By Mary Tomkins on Thursday, 30 September 2010
Category: Economy & Current Events

Crooks Ordered to Pay Back Almost $38 Million to Consumers

The Federal Trade Commission has halted an operation that’s fraudulently taken millions of dollars from consumers by placing bogus charges on their phone bills, the agency reported on Thursday.

Inc21 has been ordered by a U.S. District court to pay back almost $38 million to consumers as a result of the FTC’s effort to halt this huge scam. The FTC alleged that Inc21 hired offshore telemarketers to call prospective clients to sell Web-based services. The company then used local exchange telephone companies, or LECs, to place charges for those services - typically in amounts between $12.95 to $39.95 - on the phone bills of consumers and businesses.

Many of the fraudulently billed victims declined the telemarketers’ offer of services altogether and were still charged for services.
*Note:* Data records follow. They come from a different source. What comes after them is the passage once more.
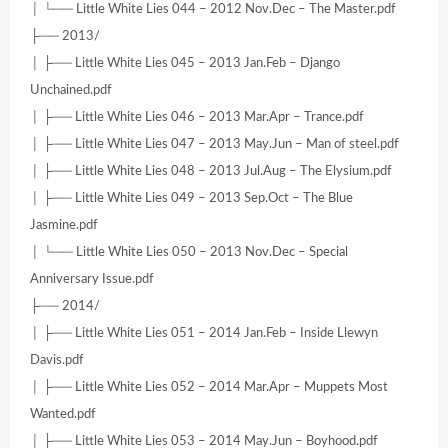
│ └── Little White Lies 044 – 2012 Nov.Dec – The Master.pdf
├── 2013/
│ ├── Little White Lies 045 – 2013 Jan.Feb – Django
Unchained.pdf
│ ├── Little White Lies 046 – 2013 Mar.Apr – Trance.pdf
│ ├── Little White Lies 047 – 2013 May.Jun – Man of steel.pdf
│ ├── Little White Lies 048 – 2013 Jul.Aug – The Elysium.pdf
│ ├── Little White Lies 049 – 2013 Sep.Oct – The Blue
Jasmine.pdf
│ └── Little White Lies 050 – 2013 Nov.Dec – Special
Anniversary Issue.pdf
├── 2014/
│ ├── Little White Lies 051 – 2014 Jan.Feb – Inside Llewyn
Davis.pdf
│ ├── Little White Lies 052 – 2014 Mar.Apr – Muppets Most
Wanted.pdf
│ ├── Little White Lies 053 – 2014 May.Jun – Boyhood.pdf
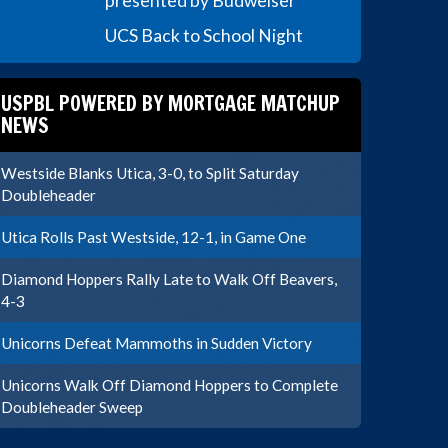
presented by Budweiser
UCS Back to School Night
USPBL POWERED BY MORTGAGE MATCHUP
NEWS
Westside Blanks Utica, 3-0, to Split Saturday
Doubleheader
Utica Rolls Past Westside, 12-1, in Game One
Diamond Hoppers Rally Late to Walk Off Beavers,
4-3
Unicorns Defeat Mammoths in Sudden Victory
Unicorns Walk Off Diamond Hoppers to Complete
Doubleheader Sweep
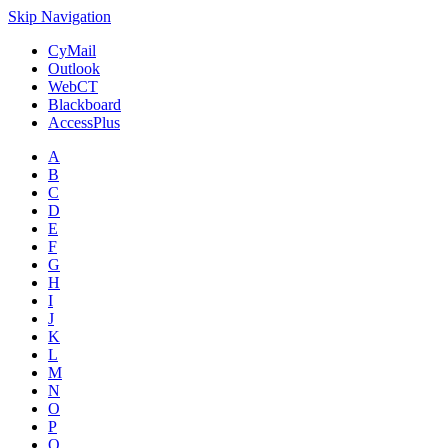
Skip Navigation
CyMail
Outlook
WebCT
Blackboard
AccessPlus
A
B
C
D
E
F
G
H
I
J
K
L
M
N
O
P
Q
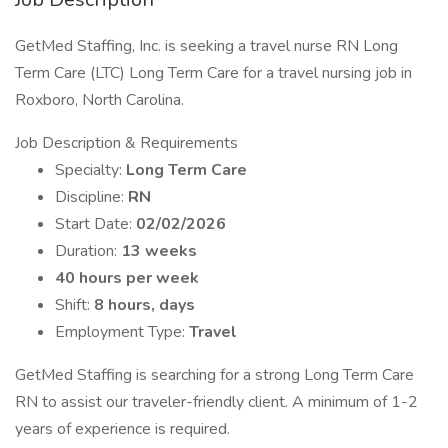
GetMed Staffing, Inc. is seeking a travel nurse RN Long
Term Care (LTC) Long Term Care for a travel nursing job in
Roxboro, North Carolina.
Job Description & Requirements
Specialty:
Long Term Care
Discipline:
RN
Start Date:
02/02/2026
Duration:
13 weeks
40 hours per week
Shift:
8 hours, days
Employment Type:
Travel
GetMed Staffing is searching for a strong Long Term Care
RN to assist our traveler-friendly client. A minimum of 1-2
years of experience is required.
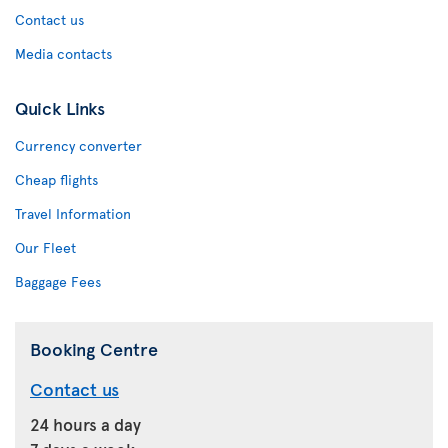
Contact us
Media contacts
Quick Links
Currency converter
Cheap flights
Travel Information
Our Fleet
Baggage Fees
Booking Centre
Contact us
24 hours a day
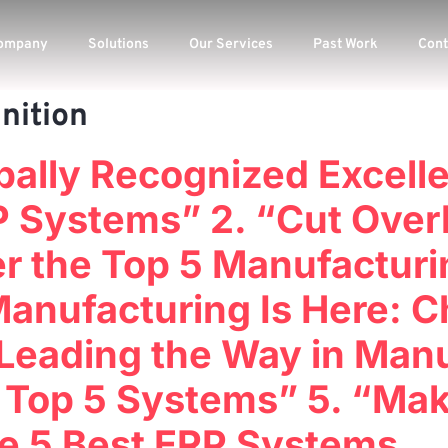
ompany
Solutions
Our Services
Past Work
Cont
nition
bally Recognized Excell
 Systems” 2. “Cut Over
ver the Top 5 Manufactu
Manufacturing Is Here: C
Leading the Way in Manu
 Top 5 Systems” 5. “Ma
he 5 Best ERP Systems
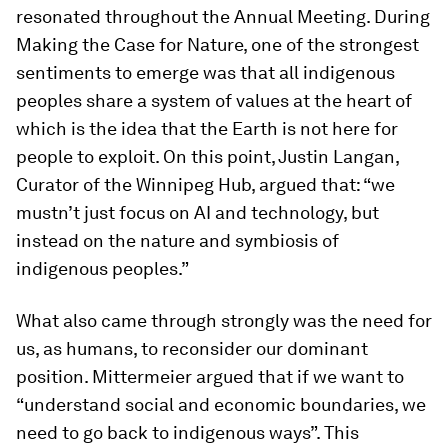
resonated throughout the Annual Meeting. During
Making the Case for Nature, one of the strongest
sentiments to emerge was that all indigenous
peoples share a system of values at the heart of
which is the idea that the Earth is not here for
people to exploit. On this point, Justin Langan,
Curator of the Winnipeg Hub, argued that: “we
mustn’t just focus on AI and technology, but
instead on the nature and symbiosis of
indigenous peoples.”
What also came through strongly was the need for
us, as humans, to reconsider our dominant
position. Mittermeier argued that if we want to
“understand social and economic boundaries, we
need to go back to indigenous ways”. This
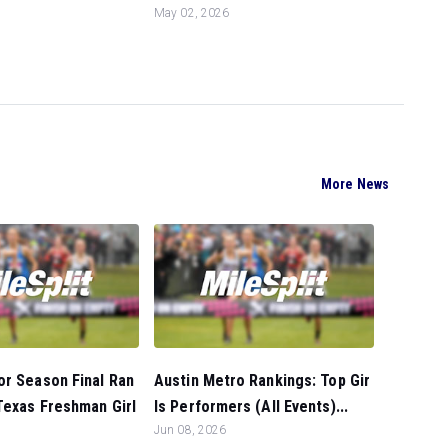
May 02, 2026
More News
or Season Final Ran
Austin Metro Rankings: Top Gir
Texas Freshman Girl
ls Performers (All Events)...
Jun 08, 2026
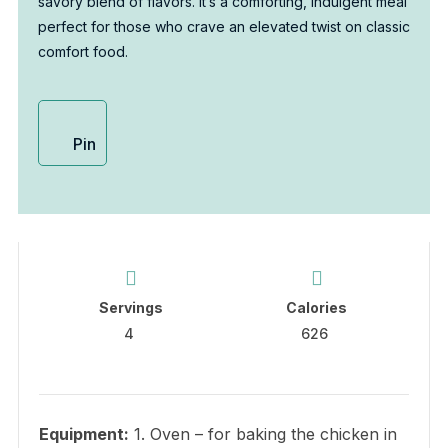
savory blend of flavors. It’s a comforting, indulgent meal
perfect for those who crave an elevated twist on classic
comfort food.
Pin
Servings
Calories
4
626
Equipment:
1. Oven – for baking the chicken in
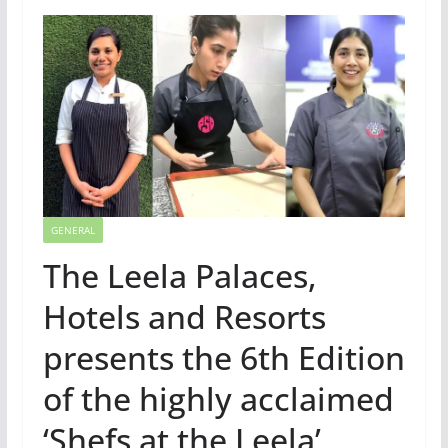
GENERAL
The Leela Palaces,
Hotels and Resorts
presents the 6th Edition
of the highly acclaimed
‘Shefs at the Leela’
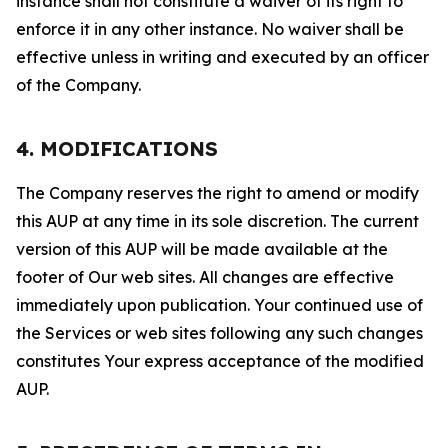
instance shall not constitute a waiver of its right to
enforce it in any other instance. No waiver shall be
effective unless in writing and executed by an officer
of the Company.
4. MODIFICATIONS
The Company reserves the right to amend or modify
this AUP at any time in its sole discretion. The current
version of this AUP will be made available at the
footer of Our web sites. All changes are effective
immediately upon publication. Your continued use of
the Services or web sites following any such changes
constitutes Your express acceptance of the modified
AUP.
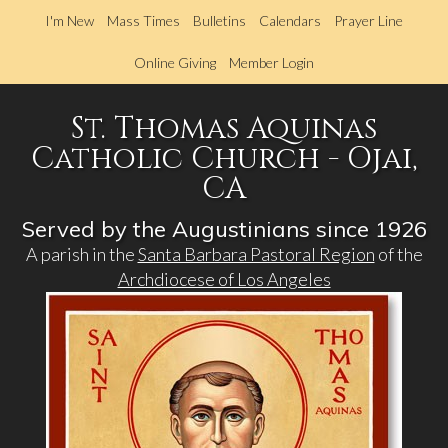
Skip
I'm New
Mass Times
Bulletins
Calendars
Prayer Line
to
main
Online Giving
Member Login
content
St. Thomas Aquinas
Catholic Church - Ojai,
CA
Served by the Augustinians since 1926
A parish in the
Santa Barbara Pastoral Region
of the
Archdiocese of Los Angeles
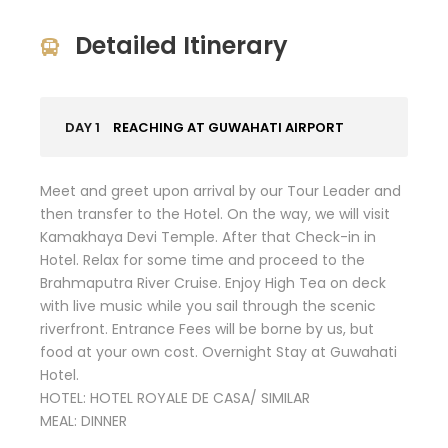
Detailed Itinerary
DAY 1
REACHING AT GUWAHATI AIRPORT
Meet and greet upon arrival by our Tour Leader and
then transfer to the Hotel. On the way, we will visit
Kamakhaya Devi Temple. After that Check-in in
Hotel. Relax for some time and proceed to the
Brahmaputra River Cruise. Enjoy High Tea on deck
with live music while you sail through the scenic
riverfront. Entrance Fees will be borne by us, but
food at your own cost. Overnight Stay at Guwahati
Hotel.
HOTEL: HOTEL ROYALE DE CASA/ SIMILAR
MEAL: DINNER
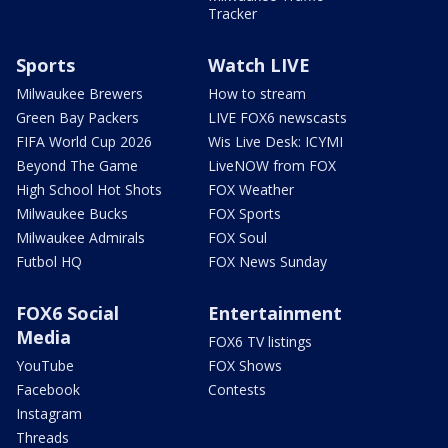
Tracker
Sports
Watch LIVE
Milwaukee Brewers
How to stream
Green Bay Packers
LIVE FOX6 newscasts
FIFA World Cup 2026
Wis Live Desk: ICYMI
Beyond The Game
LiveNOW from FOX
High School Hot Shots
FOX Weather
Milwaukee Bucks
FOX Sports
Milwaukee Admirals
FOX Soul
Futbol HQ
FOX News Sunday
FOX6 Social
Entertainment
Media
FOX6 TV listings
YouTube
FOX Shows
Facebook
Contests
Instagram
Threads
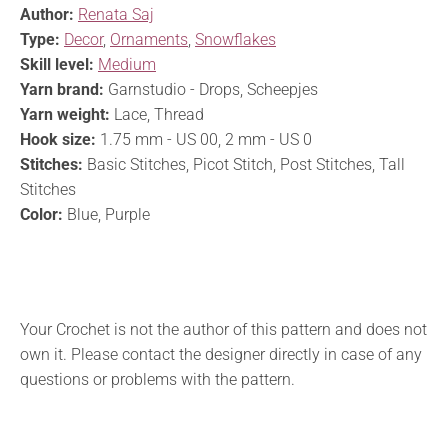
Author:
Renata Saj
Type:
Decor
,
Ornaments
,
Snowflakes
Skill level:
Medium
Yarn brand:
Garnstudio - Drops, Scheepjes
Yarn weight:
Lace, Thread
Hook size:
1.75 mm - US 00, 2 mm - US 0
Stitches:
Basic Stitches, Picot Stitch, Post Stitches, Tall
Stitches
Color:
Blue, Purple
Your Crochet is not the author of this pattern and does not
own it. Please contact the designer directly in case of any
questions or problems with the pattern.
Others were told that the sales call was only to verify business information, or that they would receive a free trial offer - but not told they would be charged if they didn’t cancel.

“The FTC has produced overwhelming evidence that defendants’ practice of billing tens of thousands of businesses and consumers via their telephone bills – a fraud-friendly practice called ‘LEC billing’– was both deceptive and unfair,” U.S. District Court Judge William Alsup stated.

Judge Alsup said the most compelling proof of the violations: a comprehensive expert survey that revealed 97% of 1,087 of Inc21’s so-called ‘customers’ did not agree to purchase the defendants’ products. “Even more egregious, only five percent of them were even aware that they had been billed,” Judge Alsup said.

“Indeed, over a five-year span from 2004 through 2009, defendants successfully extracted over $37 million in unauthorized payments from the telephone bills of unsuspecting businesses and consumers,” the judge wrote.

“In short, the record contains mountains of undisputed evidence showing fraud at every step of defendants’ telemarketing process,” Judge Alsup wrote in his statement.

In addition to the order of paying the consumer restitution, the court has also barred Inc21 from placing charges on consumers’ phone bills and telemarketing without prior approval from the court.

This story serves as a reminder for all consumers to be vigilant in checking all their billing statements each and every month. Crooks are keeping busy - always coming up with another scheme or putting a new twist on an old scheme to try to steal our hard-earned money. Any phone call, email, or piece of mail should be thoroughly scrutinized before we give out any of our personal information.

And never trust that somebody who contacts you out of the blue is really who they say they are. Thieves and liars have no qualms about making up a convincing reason to get access to your cash. They are always coming up with new ideas to prey on hard-working citizens, and it’s up to us to put a stop to it.

The Federal Trade Commission is the nation’s consumer protection agency against fraudulent, deceptive, and unfair businesses. It is up to the consumer to report suspected abuse. You can use the FTC’s Complaint Assistant or call their toll-free number at 1-877-FTC-HELP.